En donnant plus de pouvoirs au Québec, les révolutionnaires tranquilles ont dépouillé le gouvernement fédéral. Il en résulte «un manque de coordination entre le gouvernement fédéral et les provinces, ce qui met en péril tout le système de stabilisation et rend impossible toute planification fédérale, estime Jacques Parizeau. Et dès que l'autorité centrale n'a plus le contrôle des priorités, toute politique économique risque de sombrer dans l'inefficacité». Fédéraliste qu'il était, il devient indépendantiste vers 1967. Il adhère au Parti québécois en 1969.

L'approche du colimaçon

Comme ministre des Finances (1976-1984), Jacques Parizeau s'assure dès 1977 d'aller négocier des emprunts pour financer l'État québécois.
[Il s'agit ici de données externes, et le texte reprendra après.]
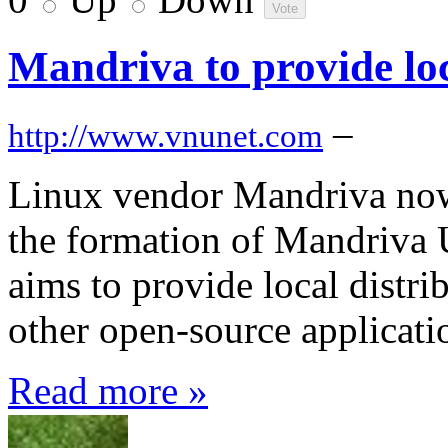
Mandriva to provide lo
–
http://www.vnunet.com
Linux vendor Mandriva now 
the formation of Mandriva 
aims to provide local distr
other open-source applicat
Read more »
Boudé par Toronto et New York, le ministre adopte l'approche du colimaçon. Il négocie des emprunts loin de l'épicentre du séisme. Il se rend en Allemagne, en Suisse et au Japon, puis revient à New York, où les coffres se déverrouillent. La concurrence, c'est merveilleux, s'exclame Jacques Parizeau.

Il redonnera de l'élan à la Caisse qu'il a contribué à faire naître en lançant des opérations de grande envergure. Avec Jean Campeau comme président, la Caisse va se porter acquéreur de Noranda, Gaz Métropolitain, Provigo et Domtar. Quand la Caisse se prépare à acheter un bloc d'actions du Canadien Pacifique, le navire amiral des Québécois devient si menaçant pour le Canada que le Sénat tente de le bloquer avec un projet de loi spécial. Jacques Parizeau incarne la puissance. Le temps des Québécois nés pour un petit pain est bel et bien terminé.

Il contribue au Québec inc. en lançant en 1979 le Régime d'épargne-actions. Tout Québécois qui achète des actions d'une entreprise ayant son siège social au Québec peut déduire cette dépense et payer moins d'impôts. C'est la fin de la sous-capitalisation des entreprises de chez nous. Les Québécois se mettent à jouer à la Bourse. Des entreprises comme Cascades, Jean-Coutu, Bombardier, SNC, Canam Manac ou Québecor doivent leur prospérité à cette initiative.

Lors du référendum d'octobre 1995, Jacques Parizeau, devenu premier ministre, a préparé un ingénieux plan financier visant à maintenir la valeur des titres du gouvernement du Québec. Il s'agit de neutraliser les spéculateurs qui voudraient profiter de l'événement advenant une victoire du «oui». Le ministère des Finances du Québec, la Caisse et Hydro-Québec ont alors 17 milliards de dollars de liquidités pour affronter une éventuelle tempête financière. Les trois institutions financières québécoises (le Mouvement Desjardins, la Banque Nationale et La Laurentienne) ont, quant à elles, 20 G$ de liquidités.

Jacques Parizeau était respecté de la communauté financière internationale. Il était prêt à donner aux Québécois un pays. Il se comportait comme un chef d'État, même si le Québec n'était qu'une province. Son génie vit au travers des institutions qu'il a su créer.

Pierre Duchesne est l'auteur d'une biographie de Jacques Parizeau en trois tomes (Le croisé, Le baron et Le régent). Actuellement conseiller stratégique auprès de l'aile parlementaire du Parti Québécois, il a été journaliste, puis député et ministre dans le gouvernement Marois.